NASHVILLE, Tenn. – Neatly arranged in the lower right corner of Pacman Jones' locker at the Tennessee Titans facility is a small group of religious symbols, an almost comical sight considering Jones' preoccupation with houses of the unholy.
But for those who might think Jones' absence leaves the Titans' secondary without much hope, let alone a prayer, the truth is Tennessee might be better off. At least that's the belief from the guys who are left to clean up the mess created by Jones' year-long suspension for violation of the league's personal conduct policy.
"Oh yeah, every time we hear, 'Yeah, they lost Pac, they're going to be weak back there,' guys get fired up to prove something," said aptly named safety Chris Hope. "We acknowledge that Pac is a great talent and it's going to be a challenge, but we have guys back here who are out to prove something. Nick Harper is out to prove he's a good man-to-man cover guy because people say he's never done it. Bring that stuff on."
Hope and Harper, who was signed away from Indianapolis as a free agent, are joined by an interesting assortment of talent. Ranging from first-round pick Michael Griffin to 2006 seventh-round whippet cornerback Cortland Finnegan, the Titans have some potential in the secondary.
And regardless of how long it takes the new parts to establish cohesion, the unit theoretically can't be worse off than it was last year with Jones.
The Titans, using a bend-but-don't-break philosophy, were last in yards allowed (369.7 per game) in '06. They allowed a league-high 1,062 plays run against them which contributed to them finishing second to last in the league in time of possession (32:50 per game). They allowed opponents to convert 90 of 221 third-down situations, ranking in the bottom quarter of the league.
"I think we had four games where the other team ran 80 plays or more against us and that's absurd," said defensive coordinator Jim Schwartz, an energetic and extremely bright man who presided over the unit when Tennessee made Super Bowl XXXIV with a loaded group and now is juggling a decidedly thinner roster.
No game demonstrated how the Titans played last season better than when they faced Philadelphia. Despite losing quarterback Donovan McNabb early in the game to a knee injury, the Eagles ran 91 offensive plays against Tennessee. Philadelphia dominated possession of the game, converting 10 of 23 third downs and holding the ball for more than 36 minutes.
Still Tennessee won, 31-13, part of a surprising 8-8 season. The deciding factor in that game was four big plays, including an interception of McNabb in the end zone and a 42-yard touchdown return on a fumble.

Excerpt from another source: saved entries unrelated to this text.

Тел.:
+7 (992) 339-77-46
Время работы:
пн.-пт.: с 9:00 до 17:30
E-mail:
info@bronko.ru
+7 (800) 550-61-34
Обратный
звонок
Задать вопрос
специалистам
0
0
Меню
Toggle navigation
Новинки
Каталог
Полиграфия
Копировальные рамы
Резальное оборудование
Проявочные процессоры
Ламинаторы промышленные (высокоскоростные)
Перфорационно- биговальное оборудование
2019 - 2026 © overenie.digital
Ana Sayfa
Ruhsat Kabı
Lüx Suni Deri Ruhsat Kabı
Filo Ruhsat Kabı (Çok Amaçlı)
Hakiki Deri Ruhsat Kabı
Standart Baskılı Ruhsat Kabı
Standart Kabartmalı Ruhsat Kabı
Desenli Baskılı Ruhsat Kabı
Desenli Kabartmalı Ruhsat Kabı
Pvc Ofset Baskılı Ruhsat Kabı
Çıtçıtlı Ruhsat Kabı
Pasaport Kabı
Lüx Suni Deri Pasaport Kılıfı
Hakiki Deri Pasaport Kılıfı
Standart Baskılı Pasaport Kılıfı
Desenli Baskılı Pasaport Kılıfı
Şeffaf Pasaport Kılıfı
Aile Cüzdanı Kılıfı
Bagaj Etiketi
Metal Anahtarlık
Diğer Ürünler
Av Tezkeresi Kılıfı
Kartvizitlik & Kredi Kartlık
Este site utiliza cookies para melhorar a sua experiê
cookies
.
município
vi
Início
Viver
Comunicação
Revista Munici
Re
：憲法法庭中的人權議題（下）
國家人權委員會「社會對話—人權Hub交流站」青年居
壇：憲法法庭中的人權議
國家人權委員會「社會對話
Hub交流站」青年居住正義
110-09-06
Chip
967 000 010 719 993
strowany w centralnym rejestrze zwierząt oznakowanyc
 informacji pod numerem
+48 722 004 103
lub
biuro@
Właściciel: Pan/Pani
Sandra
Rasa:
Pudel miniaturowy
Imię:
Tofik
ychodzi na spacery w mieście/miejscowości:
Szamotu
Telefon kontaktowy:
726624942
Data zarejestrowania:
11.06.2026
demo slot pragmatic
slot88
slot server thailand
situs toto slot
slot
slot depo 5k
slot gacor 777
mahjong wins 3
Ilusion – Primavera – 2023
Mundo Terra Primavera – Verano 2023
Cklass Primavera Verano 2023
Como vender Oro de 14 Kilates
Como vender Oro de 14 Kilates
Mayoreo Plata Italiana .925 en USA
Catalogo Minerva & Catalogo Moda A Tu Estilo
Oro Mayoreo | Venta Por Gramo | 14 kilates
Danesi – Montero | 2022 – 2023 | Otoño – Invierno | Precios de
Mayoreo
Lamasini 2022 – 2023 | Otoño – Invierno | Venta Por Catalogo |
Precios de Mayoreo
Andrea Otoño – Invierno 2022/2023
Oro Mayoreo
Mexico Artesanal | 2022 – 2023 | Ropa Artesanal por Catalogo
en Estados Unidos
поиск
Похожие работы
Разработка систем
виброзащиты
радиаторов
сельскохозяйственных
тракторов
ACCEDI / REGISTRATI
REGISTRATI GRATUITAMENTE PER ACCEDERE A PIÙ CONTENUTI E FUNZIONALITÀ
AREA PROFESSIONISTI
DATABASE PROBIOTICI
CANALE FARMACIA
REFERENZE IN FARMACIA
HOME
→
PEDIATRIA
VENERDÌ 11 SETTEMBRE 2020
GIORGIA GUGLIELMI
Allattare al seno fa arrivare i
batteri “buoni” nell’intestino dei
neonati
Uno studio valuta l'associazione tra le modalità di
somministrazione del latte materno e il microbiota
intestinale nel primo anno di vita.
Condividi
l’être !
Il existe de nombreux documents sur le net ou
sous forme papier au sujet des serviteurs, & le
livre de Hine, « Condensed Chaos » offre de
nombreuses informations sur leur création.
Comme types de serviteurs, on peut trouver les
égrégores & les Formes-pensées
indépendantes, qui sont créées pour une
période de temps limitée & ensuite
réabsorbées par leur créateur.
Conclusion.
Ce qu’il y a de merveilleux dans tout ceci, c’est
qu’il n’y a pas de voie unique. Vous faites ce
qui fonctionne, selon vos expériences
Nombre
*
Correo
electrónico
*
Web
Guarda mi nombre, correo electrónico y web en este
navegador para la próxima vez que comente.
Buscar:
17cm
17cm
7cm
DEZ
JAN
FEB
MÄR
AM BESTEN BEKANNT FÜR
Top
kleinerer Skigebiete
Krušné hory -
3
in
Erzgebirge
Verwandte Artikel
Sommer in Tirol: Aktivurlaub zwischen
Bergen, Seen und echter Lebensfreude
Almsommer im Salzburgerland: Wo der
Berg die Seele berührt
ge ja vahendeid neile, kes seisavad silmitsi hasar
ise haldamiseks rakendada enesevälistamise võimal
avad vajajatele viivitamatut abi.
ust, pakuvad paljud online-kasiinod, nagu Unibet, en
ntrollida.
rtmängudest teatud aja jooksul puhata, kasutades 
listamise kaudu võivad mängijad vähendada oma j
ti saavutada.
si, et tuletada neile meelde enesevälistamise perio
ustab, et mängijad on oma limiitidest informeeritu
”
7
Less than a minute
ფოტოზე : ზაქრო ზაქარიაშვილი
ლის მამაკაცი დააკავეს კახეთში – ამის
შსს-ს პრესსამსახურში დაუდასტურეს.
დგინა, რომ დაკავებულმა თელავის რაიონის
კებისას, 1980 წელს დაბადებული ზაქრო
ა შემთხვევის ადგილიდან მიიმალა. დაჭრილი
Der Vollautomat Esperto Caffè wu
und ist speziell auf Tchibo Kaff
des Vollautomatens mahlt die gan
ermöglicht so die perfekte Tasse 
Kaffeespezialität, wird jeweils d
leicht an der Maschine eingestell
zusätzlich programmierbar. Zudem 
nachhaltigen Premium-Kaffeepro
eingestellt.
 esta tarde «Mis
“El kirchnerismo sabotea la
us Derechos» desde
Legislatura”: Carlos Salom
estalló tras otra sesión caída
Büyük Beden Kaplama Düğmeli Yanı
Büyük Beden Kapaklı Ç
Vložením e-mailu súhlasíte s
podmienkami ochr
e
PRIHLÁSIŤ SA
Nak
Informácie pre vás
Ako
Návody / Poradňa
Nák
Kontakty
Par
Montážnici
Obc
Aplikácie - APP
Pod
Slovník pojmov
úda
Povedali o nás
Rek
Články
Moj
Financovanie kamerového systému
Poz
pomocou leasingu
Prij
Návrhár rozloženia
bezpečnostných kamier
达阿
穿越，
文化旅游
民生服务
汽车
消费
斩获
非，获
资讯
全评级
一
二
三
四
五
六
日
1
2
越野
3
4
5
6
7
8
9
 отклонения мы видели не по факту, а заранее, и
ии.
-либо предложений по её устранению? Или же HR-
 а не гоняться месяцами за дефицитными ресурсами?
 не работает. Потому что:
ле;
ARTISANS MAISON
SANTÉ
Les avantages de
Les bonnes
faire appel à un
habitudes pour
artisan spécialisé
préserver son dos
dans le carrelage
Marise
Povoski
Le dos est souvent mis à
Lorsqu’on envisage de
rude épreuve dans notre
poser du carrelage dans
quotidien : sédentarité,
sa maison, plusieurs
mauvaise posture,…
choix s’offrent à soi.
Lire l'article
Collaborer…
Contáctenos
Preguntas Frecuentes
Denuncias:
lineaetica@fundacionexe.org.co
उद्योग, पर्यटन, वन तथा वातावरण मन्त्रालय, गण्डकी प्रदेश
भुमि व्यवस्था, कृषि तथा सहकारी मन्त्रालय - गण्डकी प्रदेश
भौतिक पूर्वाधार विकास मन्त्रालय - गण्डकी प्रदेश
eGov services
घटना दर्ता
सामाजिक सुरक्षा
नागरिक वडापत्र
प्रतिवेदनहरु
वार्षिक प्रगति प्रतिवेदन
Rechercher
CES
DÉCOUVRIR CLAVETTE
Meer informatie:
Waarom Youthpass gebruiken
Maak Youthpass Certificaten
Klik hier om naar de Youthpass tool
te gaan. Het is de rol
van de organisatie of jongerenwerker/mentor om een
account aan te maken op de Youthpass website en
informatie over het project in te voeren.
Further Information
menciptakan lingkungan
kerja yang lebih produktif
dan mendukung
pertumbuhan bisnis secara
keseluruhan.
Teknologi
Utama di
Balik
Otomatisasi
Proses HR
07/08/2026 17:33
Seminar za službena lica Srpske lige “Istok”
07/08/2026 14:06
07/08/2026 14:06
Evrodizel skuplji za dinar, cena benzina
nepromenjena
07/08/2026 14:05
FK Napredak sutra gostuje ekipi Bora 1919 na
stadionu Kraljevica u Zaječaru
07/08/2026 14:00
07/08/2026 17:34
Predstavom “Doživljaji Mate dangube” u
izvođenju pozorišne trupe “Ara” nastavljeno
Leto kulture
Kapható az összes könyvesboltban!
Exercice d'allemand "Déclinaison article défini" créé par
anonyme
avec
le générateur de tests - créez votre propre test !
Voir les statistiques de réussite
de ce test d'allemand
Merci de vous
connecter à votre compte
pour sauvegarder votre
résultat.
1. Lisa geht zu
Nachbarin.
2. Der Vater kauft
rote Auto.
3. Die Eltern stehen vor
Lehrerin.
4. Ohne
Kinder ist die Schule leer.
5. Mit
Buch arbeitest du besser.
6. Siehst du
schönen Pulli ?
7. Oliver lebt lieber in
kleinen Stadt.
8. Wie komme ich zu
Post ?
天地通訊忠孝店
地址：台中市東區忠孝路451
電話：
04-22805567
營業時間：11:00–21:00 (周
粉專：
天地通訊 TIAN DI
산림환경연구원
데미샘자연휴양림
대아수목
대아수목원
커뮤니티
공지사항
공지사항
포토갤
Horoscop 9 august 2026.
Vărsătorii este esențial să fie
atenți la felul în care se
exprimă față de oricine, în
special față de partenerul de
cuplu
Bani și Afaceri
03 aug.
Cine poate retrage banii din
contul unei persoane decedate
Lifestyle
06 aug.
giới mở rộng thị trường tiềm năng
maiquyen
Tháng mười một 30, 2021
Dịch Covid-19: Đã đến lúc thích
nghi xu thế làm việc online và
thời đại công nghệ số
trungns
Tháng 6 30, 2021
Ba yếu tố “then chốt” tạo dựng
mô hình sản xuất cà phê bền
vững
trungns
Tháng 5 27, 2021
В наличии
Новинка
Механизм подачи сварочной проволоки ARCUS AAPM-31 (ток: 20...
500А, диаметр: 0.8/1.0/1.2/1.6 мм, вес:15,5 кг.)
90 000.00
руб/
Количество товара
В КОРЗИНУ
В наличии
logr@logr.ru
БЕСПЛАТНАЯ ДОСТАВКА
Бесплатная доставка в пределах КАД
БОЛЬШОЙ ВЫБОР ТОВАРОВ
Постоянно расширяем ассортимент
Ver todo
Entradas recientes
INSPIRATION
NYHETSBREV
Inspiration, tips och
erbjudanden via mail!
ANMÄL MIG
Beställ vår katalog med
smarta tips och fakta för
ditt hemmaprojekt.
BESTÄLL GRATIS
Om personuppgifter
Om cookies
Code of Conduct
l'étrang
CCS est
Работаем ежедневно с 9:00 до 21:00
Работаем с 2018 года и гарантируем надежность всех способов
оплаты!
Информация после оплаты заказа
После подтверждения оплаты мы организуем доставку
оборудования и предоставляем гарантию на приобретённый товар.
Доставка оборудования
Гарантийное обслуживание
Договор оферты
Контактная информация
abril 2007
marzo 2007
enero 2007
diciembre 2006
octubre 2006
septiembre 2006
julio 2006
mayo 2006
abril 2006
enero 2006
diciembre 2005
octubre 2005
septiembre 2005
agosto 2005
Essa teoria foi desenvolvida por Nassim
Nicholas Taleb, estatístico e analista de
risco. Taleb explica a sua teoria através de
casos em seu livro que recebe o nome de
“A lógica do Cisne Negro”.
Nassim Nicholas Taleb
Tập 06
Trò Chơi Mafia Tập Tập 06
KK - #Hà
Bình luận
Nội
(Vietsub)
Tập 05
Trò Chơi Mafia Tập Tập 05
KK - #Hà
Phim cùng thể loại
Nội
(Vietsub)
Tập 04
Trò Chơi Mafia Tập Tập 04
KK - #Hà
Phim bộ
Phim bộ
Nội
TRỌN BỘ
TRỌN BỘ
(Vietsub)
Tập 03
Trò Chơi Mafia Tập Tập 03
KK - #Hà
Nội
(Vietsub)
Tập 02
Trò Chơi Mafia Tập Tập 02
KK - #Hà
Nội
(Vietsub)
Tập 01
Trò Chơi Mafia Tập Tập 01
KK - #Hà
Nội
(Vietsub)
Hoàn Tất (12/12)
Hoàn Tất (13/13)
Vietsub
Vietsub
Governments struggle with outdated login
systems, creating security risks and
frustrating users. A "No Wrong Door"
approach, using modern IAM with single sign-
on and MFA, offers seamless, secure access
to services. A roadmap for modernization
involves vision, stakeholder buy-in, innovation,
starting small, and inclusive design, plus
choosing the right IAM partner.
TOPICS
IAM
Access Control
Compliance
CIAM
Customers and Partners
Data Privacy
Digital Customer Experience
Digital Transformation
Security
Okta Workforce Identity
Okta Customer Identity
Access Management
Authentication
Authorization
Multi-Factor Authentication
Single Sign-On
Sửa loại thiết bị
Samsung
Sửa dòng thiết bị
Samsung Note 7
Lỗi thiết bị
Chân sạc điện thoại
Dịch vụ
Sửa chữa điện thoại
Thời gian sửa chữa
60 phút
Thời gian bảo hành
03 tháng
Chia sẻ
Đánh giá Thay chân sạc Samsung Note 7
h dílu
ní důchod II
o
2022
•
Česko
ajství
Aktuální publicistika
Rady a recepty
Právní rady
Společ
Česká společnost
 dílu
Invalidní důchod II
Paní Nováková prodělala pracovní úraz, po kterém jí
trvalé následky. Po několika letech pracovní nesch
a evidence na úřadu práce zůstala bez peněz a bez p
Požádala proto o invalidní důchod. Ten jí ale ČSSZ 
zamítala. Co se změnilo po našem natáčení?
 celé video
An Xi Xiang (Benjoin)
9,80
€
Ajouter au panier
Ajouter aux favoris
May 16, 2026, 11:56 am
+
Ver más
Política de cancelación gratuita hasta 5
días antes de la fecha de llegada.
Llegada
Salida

The game was also a testimony to Jones' impact, both for better and worse. There were times he gambled in coverage, allowing third downs to be converted or putting players around him under more stress.
"He had his reasons for why he was (gambling in coverage), but it was something we were going to talk about him doing less of this season," Titans secondary coach Chuck Cecil said.
The flipside of that is that Jones could change a game with his electric and sometimes unconventional ability, which he showed against the Eagles. In the second half, Tennessee was going for a punt block. The call was for Jones to fair catch because he wasn't going to have much blocking.
Jones opted to change plans and ended up with a 90-yard touchdown return, one of those four plays that turned a game the Titans had little business winning.
"The thing about Pac is that he was really getting better in coverage and if he got his hands on the ball, he was a threat to take it all the way every time," defensive end Kyle Vanden Bosch said. "That's tough to lose, but I've been pleasantly surprised with how we've been working in the secondary. I think all the defensive backs as a group have been really focused on making sure the coverage is good."
Cecil said the group has worked harder than at anytime since he joined the franchise in 2001. "From doing film work to lifting, the entire group has been really focused and it has paid dividends already."
Finnegan is a great example. With Reynaldo Hill nursing an injury, Finnegan has had a chance to show off his stunning footwork and quickness. For the time being, Finnegan is holding off Griffin for the starting weak-side job.
In Jones' old spot on the strong side, Harper has been much more than the Titans expected. Labeled a zone, Cover 2 corner from his days playing with the Colts, Harper has handled all the man-to-man and quarters schemes that the Titans like to play.
"He's been really good at everything, way beyond what anybody thought he would be when we first signed him," Schwartz said. "I joke with him now in practice. He goes out and executes the man coverage or the quarters exactly the way we want and I go over and say, 'Well, looks like we can't play that coverage with you, you're just a Cover 2 corner.'"
Harper has been mystified that he's been labeled strictly a Cover 2 guy.
"All I ever did before I got to the Colts was play man-to-man," Harper said. "I had that down. The hard part for me was going to Indy and learning to play zone. That was really hard."
Standing in front of his locker, Harper shakes his head and chuckles a little at how the image didn't match up with the facts. Sort of like the religious symbols that reside in the locker next to his, it's yet another example of how the image doesn't always match up with the facts.